More on Kate Middleton’s family tree today. There is great interest in my posts about Kate Middleton’s family tree, particularly her shared line with Prince William, and her possible descent through Henry VIII.
But just a few days away from the royal wedding, I think it’s also worthwhile to look at her the ancestry of her mother, Carole Elizabeth Goldsmith
Middleton, and the more modest side of Catherine’s family tree. The future queen of England is a descendant of working-class laborers and miners from Sunderland and County Durham in northern England.
Kate Middleton’s maternal great-grandfather, Thomas Harrison, was the son of a miner from the former mining town of Hetton-le-Hole in County Durham, born and brought up in one of the nearby old colliery terraces, Nicholson Street, in Hetton Downs. Thomas became a carpenter and moved his family to London.
Isn’t this remarkable? For more on Kate’s maternal line, click here. Image above courtesy Northern Echo.
If you have Durham miners in your tree too, here are some resources for family history research:
About Coal Mining in County Durham
The Durham coalfield covered north, east and central Durham. From the natural boundaries of the River Tyne and the North Sea it extended to Consett and beyond Bishop Auckland in the west. The southern boundary of the coalfield ran diagonally from below Bishop Auckland across to the east coast, just north of Hartlepool.
Coal was a very rich mineral resource in County Durham. It was mined in substantial quantities even in medieval times. The Industrial Revolution led to a huge expansion in the exploitation of the coal measures as colliery owners were able to reach deeper and more productive seams. From the later eighteenth century the principal landowners of the county, including the Bishop of Durham, amassed immense wealth from their colliery holdings.
In the nineteenth century the growth of the mining industry transformed the landscape and the population of the county. Colliery villages sprang up everywhere and migrant workers from all parts of the UK swelled the workforce. The industry had a profound effect on trade unionism, public health and housing, and mines safety.
See How and why did Crook develop in the period between 1851 and 1901? to discover how a tiny village lying about ten miles south-west of Durham city was dramatically affected by coal.
Coal production peaked in 1913 and in 1923 there were 170,000 miners working in County Durham. The industry declined in the county after the Second World War and many pits closed in the 1950s and 1960s. The last colliery in the Durham coalfield closed in 1994.
About Coal Mining Records in Durham County Record Office
The Record Office has major holdings of mining records from the National Coal Board (NCB) and the colliery companies inherited by the NCB on the nationalisation of the coal industry in 1947.

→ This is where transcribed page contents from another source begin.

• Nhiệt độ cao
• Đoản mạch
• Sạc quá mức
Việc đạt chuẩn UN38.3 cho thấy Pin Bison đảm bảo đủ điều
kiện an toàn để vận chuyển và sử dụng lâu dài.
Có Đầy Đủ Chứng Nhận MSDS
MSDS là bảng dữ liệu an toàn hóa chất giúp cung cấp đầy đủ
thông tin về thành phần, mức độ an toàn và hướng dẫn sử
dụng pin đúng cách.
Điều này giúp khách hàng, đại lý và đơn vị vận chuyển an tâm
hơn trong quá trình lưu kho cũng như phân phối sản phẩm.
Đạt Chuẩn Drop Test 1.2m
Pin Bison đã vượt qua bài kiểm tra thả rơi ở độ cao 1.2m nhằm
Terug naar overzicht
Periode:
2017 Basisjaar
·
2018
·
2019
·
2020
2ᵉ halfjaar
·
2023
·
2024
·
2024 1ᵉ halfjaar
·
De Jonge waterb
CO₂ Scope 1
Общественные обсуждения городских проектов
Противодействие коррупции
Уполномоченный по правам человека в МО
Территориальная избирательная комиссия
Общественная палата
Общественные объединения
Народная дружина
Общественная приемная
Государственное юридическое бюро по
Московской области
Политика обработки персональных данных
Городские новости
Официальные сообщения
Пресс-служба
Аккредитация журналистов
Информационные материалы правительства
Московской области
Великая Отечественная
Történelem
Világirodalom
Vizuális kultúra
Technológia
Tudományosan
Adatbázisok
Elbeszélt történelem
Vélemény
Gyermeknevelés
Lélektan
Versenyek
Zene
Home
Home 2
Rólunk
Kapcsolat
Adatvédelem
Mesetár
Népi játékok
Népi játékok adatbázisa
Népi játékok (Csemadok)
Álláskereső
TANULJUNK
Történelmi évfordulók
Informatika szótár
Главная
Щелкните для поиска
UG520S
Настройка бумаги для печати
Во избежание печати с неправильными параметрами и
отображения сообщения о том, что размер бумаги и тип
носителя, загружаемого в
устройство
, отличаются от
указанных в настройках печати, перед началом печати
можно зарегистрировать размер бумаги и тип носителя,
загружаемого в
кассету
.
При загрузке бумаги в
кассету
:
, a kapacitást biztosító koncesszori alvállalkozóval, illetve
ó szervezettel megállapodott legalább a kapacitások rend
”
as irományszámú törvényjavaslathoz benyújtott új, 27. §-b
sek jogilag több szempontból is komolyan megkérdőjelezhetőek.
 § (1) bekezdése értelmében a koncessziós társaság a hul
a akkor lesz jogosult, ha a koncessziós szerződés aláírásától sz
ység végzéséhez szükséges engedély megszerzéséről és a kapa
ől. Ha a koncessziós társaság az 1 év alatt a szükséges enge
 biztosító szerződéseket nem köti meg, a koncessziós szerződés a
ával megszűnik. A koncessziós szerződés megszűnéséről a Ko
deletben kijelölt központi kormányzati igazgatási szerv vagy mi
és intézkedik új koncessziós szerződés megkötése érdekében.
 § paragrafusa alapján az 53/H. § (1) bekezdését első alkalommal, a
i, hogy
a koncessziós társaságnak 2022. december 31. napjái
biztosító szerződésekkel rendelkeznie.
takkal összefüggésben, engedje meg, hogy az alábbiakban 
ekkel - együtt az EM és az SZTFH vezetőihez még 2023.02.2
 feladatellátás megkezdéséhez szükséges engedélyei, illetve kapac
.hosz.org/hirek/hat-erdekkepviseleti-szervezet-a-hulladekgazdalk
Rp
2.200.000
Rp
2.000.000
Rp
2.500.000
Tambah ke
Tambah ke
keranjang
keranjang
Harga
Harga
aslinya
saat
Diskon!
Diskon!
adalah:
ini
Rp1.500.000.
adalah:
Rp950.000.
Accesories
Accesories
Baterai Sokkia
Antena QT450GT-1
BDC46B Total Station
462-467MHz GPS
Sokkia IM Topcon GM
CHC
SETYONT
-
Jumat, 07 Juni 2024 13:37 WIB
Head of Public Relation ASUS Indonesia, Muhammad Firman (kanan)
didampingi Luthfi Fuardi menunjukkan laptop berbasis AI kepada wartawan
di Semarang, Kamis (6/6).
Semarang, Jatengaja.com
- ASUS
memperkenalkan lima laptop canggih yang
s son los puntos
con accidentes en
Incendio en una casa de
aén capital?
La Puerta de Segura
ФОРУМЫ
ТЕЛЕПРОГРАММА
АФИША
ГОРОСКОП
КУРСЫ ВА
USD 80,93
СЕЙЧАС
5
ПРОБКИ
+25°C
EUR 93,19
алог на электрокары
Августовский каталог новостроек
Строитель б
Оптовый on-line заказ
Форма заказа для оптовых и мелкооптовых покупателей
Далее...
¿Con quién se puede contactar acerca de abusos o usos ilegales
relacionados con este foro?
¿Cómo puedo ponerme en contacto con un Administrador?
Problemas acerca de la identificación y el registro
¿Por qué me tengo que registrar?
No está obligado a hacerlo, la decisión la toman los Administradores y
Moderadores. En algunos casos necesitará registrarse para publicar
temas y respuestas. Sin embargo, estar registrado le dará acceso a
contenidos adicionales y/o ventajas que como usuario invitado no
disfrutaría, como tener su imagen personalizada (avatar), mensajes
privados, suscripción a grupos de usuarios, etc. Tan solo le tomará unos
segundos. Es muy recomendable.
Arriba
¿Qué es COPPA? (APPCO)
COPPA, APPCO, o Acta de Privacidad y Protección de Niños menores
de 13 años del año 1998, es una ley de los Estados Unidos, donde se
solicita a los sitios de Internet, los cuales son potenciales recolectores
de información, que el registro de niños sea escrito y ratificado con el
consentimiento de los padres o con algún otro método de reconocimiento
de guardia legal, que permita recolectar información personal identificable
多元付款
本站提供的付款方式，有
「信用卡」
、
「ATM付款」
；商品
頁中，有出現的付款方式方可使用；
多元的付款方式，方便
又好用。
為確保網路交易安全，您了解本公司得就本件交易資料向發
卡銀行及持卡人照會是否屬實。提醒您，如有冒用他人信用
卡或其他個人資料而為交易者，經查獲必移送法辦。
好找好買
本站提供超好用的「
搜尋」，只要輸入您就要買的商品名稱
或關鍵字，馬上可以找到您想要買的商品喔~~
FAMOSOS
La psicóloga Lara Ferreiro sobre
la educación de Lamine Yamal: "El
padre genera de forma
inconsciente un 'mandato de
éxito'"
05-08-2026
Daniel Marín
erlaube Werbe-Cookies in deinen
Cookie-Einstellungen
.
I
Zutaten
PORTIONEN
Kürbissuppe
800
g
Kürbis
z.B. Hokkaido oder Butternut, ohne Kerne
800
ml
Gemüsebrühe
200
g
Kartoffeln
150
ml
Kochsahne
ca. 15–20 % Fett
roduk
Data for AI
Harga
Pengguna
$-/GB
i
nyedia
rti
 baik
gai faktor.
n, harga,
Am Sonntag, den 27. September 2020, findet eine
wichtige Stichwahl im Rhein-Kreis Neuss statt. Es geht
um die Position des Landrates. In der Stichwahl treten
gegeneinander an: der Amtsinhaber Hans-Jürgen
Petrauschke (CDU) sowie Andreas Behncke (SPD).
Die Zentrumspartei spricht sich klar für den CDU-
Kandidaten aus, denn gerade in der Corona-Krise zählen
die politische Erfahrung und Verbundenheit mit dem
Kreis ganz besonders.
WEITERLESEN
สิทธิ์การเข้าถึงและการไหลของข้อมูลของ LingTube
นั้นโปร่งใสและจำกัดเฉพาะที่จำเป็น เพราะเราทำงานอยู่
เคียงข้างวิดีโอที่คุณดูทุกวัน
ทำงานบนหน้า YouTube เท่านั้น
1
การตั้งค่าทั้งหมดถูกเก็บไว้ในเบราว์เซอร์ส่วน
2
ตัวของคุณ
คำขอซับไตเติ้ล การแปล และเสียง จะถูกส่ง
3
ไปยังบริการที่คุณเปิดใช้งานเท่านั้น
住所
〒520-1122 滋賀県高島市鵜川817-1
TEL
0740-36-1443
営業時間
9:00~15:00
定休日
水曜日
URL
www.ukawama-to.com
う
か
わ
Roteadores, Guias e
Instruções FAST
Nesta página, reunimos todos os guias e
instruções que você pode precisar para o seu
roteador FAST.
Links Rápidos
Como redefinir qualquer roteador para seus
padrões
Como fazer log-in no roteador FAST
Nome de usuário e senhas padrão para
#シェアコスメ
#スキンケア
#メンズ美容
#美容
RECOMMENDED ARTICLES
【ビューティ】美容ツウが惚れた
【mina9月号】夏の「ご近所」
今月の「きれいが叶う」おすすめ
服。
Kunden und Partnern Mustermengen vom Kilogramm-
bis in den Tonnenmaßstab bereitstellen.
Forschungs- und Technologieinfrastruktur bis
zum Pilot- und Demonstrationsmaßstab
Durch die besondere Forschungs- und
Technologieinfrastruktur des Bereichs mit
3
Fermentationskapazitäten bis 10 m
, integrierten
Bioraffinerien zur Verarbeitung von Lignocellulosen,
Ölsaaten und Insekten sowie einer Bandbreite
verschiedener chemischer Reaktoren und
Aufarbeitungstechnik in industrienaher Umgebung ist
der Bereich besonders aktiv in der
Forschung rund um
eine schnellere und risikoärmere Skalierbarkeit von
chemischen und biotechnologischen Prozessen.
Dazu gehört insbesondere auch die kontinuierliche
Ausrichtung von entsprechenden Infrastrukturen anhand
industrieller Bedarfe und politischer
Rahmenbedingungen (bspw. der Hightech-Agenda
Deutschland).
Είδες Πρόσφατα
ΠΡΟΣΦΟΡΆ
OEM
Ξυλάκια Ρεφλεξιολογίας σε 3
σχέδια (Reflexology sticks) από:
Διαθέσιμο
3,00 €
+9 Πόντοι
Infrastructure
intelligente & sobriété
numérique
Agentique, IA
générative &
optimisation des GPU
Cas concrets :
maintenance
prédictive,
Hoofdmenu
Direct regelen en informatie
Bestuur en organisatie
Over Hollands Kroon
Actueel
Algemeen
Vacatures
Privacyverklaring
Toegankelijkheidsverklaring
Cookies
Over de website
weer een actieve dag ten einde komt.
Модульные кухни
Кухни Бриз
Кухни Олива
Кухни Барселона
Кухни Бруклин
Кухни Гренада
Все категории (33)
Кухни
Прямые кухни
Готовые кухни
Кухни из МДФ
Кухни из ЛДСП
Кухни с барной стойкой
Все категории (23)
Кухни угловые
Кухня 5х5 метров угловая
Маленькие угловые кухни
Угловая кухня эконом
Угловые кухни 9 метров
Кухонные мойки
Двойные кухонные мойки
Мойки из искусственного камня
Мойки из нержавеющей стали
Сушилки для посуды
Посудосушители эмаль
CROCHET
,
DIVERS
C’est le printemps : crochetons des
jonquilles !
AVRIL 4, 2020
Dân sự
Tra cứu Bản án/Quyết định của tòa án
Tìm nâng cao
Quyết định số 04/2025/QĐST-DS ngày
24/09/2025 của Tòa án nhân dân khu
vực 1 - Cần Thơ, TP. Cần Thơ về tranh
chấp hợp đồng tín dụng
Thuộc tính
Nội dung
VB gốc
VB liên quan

We have records of trade unions and employers’ associations, including the Durham Coal Owners’ Association and the principal trade union, the Durham Miners’ Association (DMA). The DMA records held here complement the DMA collection at the North East England Mining and Research Centre (NEEMARC) in Sunderland University Library.
The Londonderry Estate and Strathmore Estate archives include coal business records of principal landowning families in the county, from the 17th century onwards.
We also have the records of the Mining Records Project undertaken in 1976 to gather information about the industry when it was in decline.
You will find records about all aspects of mining throughout our archive collections.